In vivo evaluation in animals
All animal experiments and procedures were conducted in accordance with the principles of the Institutional Animal Care Use Committee of the Second Affiliated Hospital of Zhejiang University and approved by the same committee. A rat tibial-defect model was used to assess the bone-forming ability of MFG-E8.[25, 26]. Fifteen rats were divided randomly into three groups: the blank group, normal saline (NS) (negative control group treated with NS) group, and rhMFG-E8 group. First, rats were anesthetized via inhalation of 2–5% isoflurane, with the anesthesia maintained via 2% isoflurane inhalation during surgery. After anesthesia, an incision was made lateral to the tibia, away from the bone. An intramedullary fixation pin (1.2-mm-diameter stainless-steel syringe needle) was inserted inside the medullary canal of the tibia for fixation. Osteotomy to create a transverse 1.5-mm-wide defect approximately 7 mm from the proximal tibial growth plate was performed using an electronic saw. The same leg was used in each group. Next, rhMFG-E8 (20 µg) was injected locally at the fracture site on days 0, 3, 5, 8, and 11 (i.e., immediately and at 72-h intervals thereafter); NS was used as a vehicle control. Rats were sacrificed at 1 month after surgery, and samples were collected and fixed in 4% paraformaldehyde for 72 h at room temperature.

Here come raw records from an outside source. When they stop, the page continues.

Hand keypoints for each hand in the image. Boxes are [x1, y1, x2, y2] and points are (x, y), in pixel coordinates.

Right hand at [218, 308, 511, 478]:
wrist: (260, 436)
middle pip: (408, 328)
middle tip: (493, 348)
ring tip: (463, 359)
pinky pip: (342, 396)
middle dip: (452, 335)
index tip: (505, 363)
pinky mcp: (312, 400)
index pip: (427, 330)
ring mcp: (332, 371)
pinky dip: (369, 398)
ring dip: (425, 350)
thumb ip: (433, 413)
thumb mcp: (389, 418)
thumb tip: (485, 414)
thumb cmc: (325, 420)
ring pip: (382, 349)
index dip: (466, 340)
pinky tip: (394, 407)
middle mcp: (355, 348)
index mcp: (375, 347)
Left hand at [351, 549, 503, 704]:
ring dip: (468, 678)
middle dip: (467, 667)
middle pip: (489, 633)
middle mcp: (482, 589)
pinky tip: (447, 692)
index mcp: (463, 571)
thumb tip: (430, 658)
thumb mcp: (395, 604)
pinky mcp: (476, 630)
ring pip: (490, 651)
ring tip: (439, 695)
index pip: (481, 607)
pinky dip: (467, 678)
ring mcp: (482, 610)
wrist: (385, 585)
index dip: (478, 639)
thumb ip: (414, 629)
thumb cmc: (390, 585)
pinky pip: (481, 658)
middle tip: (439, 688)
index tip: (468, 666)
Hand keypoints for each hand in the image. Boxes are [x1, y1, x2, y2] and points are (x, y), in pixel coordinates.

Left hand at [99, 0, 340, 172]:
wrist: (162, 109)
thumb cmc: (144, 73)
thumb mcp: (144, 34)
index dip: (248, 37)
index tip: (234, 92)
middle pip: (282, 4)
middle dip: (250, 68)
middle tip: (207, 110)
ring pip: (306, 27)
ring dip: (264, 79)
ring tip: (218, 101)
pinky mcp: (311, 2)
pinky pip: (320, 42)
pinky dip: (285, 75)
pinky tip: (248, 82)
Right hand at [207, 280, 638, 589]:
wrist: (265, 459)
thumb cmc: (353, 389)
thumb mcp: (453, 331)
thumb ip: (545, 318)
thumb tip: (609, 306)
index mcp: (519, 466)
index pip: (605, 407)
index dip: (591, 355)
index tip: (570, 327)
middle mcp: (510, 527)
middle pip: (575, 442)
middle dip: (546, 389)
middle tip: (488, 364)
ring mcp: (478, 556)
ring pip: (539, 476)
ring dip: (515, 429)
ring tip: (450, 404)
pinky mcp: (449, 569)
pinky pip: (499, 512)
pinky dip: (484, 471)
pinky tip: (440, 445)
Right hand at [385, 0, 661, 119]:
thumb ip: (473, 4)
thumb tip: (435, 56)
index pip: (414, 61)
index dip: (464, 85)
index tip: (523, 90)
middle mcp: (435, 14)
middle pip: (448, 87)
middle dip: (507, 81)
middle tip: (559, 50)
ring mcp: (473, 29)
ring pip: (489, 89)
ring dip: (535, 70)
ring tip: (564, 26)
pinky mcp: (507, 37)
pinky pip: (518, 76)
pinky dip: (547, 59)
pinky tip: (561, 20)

A range of 3 mm above and below the bone-defect area of tibia samples was scanned using the µCT-100 Imaging System (Scanco Medical, Brüttisellen, Switzerland) with the following parameters: 70 kVp; reconstruction matrix, 1,024; slice thickness, 14.8 µm; and exposure time, 300 ms. The trabecular bone volume fraction (BV/TV), mean trabecular thickness (Tb.Th), mean trabecular number (Tb.N), and mean trabecular separation (Tb.Sp) were evaluated via standard three-dimensional microstructural analysis[25, 27].

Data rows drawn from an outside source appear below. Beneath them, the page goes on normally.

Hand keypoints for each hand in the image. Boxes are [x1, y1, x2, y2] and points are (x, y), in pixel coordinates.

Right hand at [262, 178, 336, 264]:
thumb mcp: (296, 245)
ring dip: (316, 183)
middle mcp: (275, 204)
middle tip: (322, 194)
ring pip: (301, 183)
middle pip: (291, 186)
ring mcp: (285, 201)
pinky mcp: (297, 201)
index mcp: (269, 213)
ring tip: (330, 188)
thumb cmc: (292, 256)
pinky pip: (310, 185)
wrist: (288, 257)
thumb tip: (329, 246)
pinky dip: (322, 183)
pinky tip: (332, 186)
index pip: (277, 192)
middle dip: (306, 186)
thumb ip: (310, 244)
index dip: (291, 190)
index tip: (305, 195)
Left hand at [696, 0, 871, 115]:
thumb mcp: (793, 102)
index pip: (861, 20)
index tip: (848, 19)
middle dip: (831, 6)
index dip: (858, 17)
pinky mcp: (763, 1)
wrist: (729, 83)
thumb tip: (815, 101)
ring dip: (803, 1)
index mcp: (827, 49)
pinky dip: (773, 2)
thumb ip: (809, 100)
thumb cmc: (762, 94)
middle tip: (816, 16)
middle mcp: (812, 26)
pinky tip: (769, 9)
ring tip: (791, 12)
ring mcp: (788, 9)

After micro-computed tomography (CT), samples were decalcified using 10% ethylene diamine tetra acetic acid (Sigma) in 0.1 M phosphate-buffered saline, with the solution changed once a week for 6 weeks, before embedding in paraffin. Serial sections of 3 µm thickness were cut and mounted on polylysine-coated slides and deparaffinized. The consecutive tissue sections were stained with hematoxylin and eosin (HE) or Masson’s trichrome stain.[25, 28] Images were obtained using a microscope (Leica DM4000B; Leica, Wetzlar, Germany).

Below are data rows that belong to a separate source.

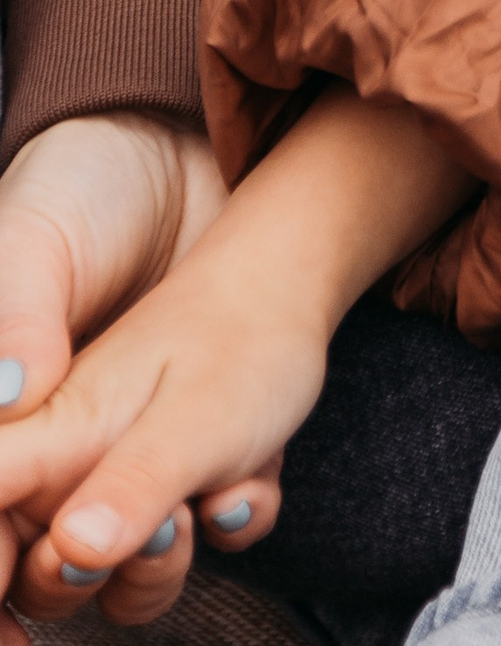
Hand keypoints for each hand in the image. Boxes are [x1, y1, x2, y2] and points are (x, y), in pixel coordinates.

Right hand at [0, 91, 470, 628]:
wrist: (199, 152)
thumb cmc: (88, 190)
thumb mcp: (38, 239)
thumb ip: (16, 313)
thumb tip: (3, 394)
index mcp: (7, 426)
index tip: (16, 571)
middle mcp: (61, 459)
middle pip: (46, 574)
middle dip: (69, 582)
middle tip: (108, 546)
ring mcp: (141, 455)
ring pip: (133, 568)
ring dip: (156, 568)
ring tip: (182, 519)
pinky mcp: (215, 441)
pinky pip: (224, 514)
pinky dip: (235, 515)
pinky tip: (242, 488)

Data and statistical analysis
Statistical analysis was performed using Prism (version 8.0; GraphPad Software, San Diego, CA). All experiments were conducted at least three times and the data are presented as the means ± SDs. Differences between two groups were analyzed using the two-tailed Student’s t-test. For comparisons of more than two groups, one-way analysis of variance followed by Bonferroni post hoc tests was used. In all analyses, P < 0.05 was taken to indicate statistical significance.
Role of the funding source
The funding agencies had no further role in study design, in the collection, analysis and interpretation of data, in the writing of the report and in the decision to submit the paper for publication.